Ne ho parlato spesso, della questione delle alleanze, anche quando non ne parlava nessuno, se non per dire che ci si doveva alleare anche con il diavolo (benché, spesso, si presentasse con le sembianze dell’acqua santa, per capirci).

Giusto ieri sera, in un passaggio del racconto della serata, riprendevo questa considerazione, che molti commentatori hanno trovato priva di fondamento.

Un’altra cosa, a proposito dell’alleanza con l’Udc, che è un esempio perfetto di quello che ho cercato di scrivere qui sotto (e di cui ho parlato anche recentemente). In un commento, un e-lettore che ha votato Bersani scrive: «Mi spiace solo per l’alleanza con l’Udc, che fa schifo anche alla stragrande maggioranza degli elettori di Bersani». Ecco, forse questo è un tema sul quale riflettere ancora. Non a caso lo avevamo posto tra i quesiti referendari. Perché è molto rilevante ed è molto rilevante perché è molto trasversale.

Oggi leggo su Repubblica, in un bell’articolo di Francesco Bei, che l’ipotesi da tanti caldeggiata per anni si sta facendo largo tra le schiere del Pd.

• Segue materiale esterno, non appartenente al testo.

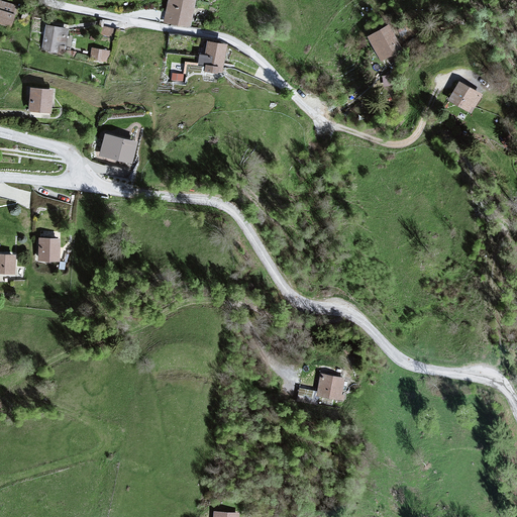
[(17,6),(0,0),(0,25),(10,29),(17,6)]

Titolo: «Con noi i moderati anche senza Casini». Sottotitolo: «Nel Pd la tentazione di una coalizione con una lista modello Tabacci».

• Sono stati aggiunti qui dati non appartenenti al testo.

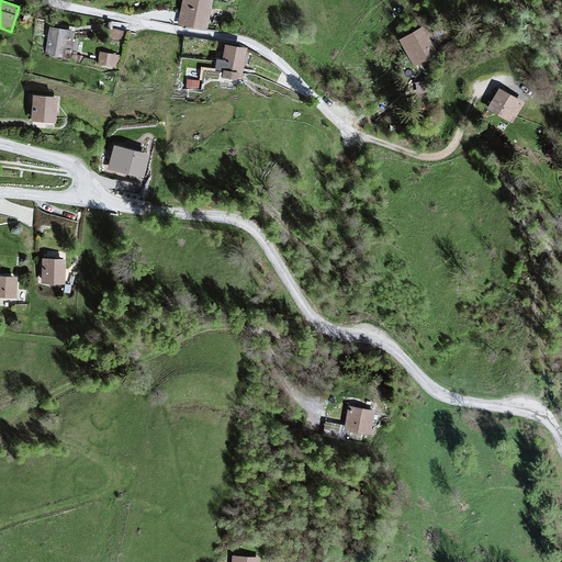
[(212,0),(182,0),(179,25),(208,31),(212,0)]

Ecco, non so se sia vero, ma è il caso di continuare ad insistere sull’argomento. Troppo sottovalutato in passato, confuso nella stagione del governo tecnico, e balzato agli onori delle cronache soltanto nelle ultime ore, come tema di confronto delle primarie.

E se è vero che bisogna leggere complessivamente il voto – le primarie sono elezioni speciali, perché si confrontano sensibilità che si riconoscono nello stesso schieramento – chiederei a tutti, al di là della loro collocazione fino a ieri sera, di rifletterci molto seriamente.